请把下方文档片段中的“开头一个长镜头从现实直接转入电影,太妙了!”译成英文。

* [文档片段]
------------------------------------------------------------
Pure cinematic experience。开头一个长镜头从现实直接转入电影,太妙了!故事是薄弱,但这不是问题所在,我从来都偏好故事相对薄弱但能给导演留下更多发挥空间的电影,但是这一部怎么说,故事-形式构架中空了,该放进去的东西或者说要表达的东西(情绪?好像卡在某个地方没有进到电影里去也没有从电影传达出来。尽管如此,你不能否认被那些纯粹的cinematic moment击中时、不知道该做何想法时的无措所带来的悸动感,这正是卡拉克斯的魅力所在,也正是电影作为完全视听艺术的魅力所在。P.S. Simon Helberg in,Adam Driver out。
观众并非神圣车行中被催眠的状态,他们被导演慢吞吞跟随其后的长镜头欺骗了预期获邀进入:放声笑起来、唱颂舞台、反对舞台。影像混杂着诸多媒介的特性,伴随着惊悚感受的歌舞或许能重新焕发某种麻木已久的、来自影史的冲击。声画错位连续存在,观众的笑声暗中注视着人物。父亲的面庞越来越接近导演的尊容,在杀戮的一切臆想之内,审判是欲望重回母体的暗示,汗珠夸张般地渗满父亲的额头,在分娩中母亲只感受到欢愉,诞下木偶一般的婴童仿佛是天生属于表演的符号,只有逃离注视的剥削才能逐渐回归人形。2021 最佳。
瑰丽大气的影像,转场如动画般的朦胧,adam driver的演技已经不需要证明了。故事则设计得很套路,一切为了催生情绪的起承转合,结尾小女孩演技不足以撑起这个本该肝肠寸断的画面,脸上滴的眼泪和木然背词的表情没办法共鸣。(还不如不换演员呢,虽然也是一种情节必需)
------------------------------------------------------------
* [学习材料]
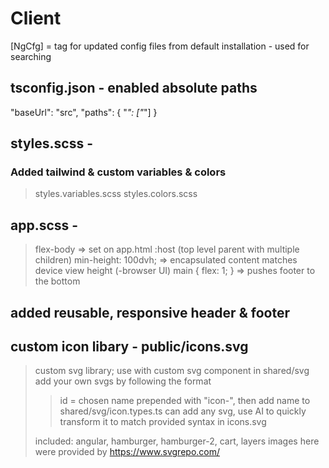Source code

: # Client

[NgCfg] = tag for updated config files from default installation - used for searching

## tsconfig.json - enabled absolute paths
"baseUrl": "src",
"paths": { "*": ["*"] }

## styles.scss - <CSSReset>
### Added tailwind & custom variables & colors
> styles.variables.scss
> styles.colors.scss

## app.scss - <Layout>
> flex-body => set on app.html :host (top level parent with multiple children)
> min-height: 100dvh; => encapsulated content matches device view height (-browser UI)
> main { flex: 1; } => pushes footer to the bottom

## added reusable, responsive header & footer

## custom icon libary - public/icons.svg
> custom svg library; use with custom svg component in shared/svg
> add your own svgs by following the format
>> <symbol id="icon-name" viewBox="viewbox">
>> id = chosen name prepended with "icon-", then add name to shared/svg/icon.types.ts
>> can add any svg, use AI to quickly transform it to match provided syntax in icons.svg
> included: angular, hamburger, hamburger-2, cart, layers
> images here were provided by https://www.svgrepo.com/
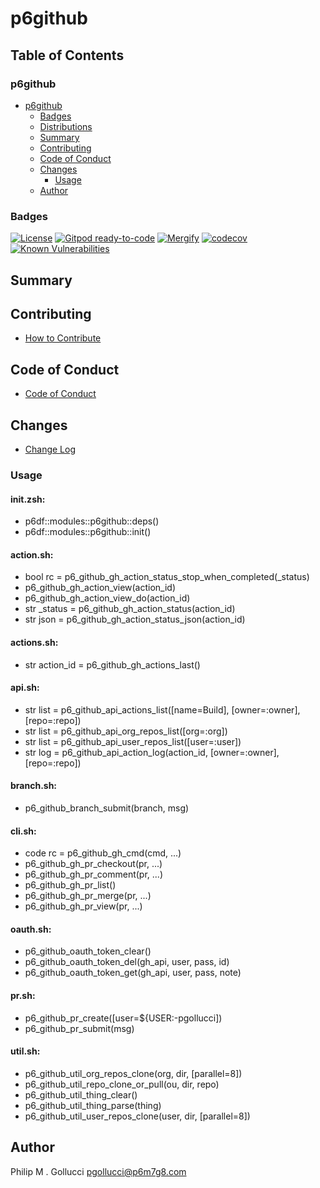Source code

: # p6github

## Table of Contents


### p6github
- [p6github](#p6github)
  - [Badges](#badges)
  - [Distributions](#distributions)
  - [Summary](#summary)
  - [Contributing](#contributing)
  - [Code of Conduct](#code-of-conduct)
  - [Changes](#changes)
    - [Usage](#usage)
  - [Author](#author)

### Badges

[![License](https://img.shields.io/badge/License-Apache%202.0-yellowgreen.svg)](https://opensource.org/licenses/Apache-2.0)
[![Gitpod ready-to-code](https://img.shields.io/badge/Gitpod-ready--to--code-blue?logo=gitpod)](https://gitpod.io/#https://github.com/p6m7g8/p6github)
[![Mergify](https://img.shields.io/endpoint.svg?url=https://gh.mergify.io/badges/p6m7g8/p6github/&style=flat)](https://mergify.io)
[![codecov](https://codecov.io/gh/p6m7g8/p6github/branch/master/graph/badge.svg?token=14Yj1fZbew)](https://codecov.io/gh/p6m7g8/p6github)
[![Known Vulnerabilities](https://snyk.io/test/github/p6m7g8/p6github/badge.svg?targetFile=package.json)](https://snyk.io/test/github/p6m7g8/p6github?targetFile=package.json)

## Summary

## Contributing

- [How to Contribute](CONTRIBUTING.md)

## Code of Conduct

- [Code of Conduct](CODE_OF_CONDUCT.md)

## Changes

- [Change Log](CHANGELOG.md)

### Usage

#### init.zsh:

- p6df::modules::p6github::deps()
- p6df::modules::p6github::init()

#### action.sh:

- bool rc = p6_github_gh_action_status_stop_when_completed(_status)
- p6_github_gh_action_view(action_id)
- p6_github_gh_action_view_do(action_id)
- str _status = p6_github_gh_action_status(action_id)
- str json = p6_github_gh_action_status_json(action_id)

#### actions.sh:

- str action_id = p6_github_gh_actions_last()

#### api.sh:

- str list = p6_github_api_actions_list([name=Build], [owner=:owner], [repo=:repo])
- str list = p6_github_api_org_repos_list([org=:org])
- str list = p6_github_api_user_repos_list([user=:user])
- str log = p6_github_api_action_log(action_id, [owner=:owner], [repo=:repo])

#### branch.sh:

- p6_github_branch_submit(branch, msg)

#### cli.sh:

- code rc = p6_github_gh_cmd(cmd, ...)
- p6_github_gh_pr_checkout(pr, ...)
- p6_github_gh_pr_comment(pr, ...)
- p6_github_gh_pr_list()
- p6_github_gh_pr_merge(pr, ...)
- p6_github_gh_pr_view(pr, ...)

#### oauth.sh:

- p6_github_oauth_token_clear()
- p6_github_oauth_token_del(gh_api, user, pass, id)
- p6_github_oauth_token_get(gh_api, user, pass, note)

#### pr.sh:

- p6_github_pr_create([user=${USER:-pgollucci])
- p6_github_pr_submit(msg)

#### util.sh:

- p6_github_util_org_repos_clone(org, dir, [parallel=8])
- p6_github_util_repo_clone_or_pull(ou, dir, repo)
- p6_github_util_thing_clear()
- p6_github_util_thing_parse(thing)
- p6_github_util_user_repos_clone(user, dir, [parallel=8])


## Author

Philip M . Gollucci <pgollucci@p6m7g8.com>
------------------------------------------------------------
* [结果如下]
A long take at the opening moves straight from reality into the film. Brilliant!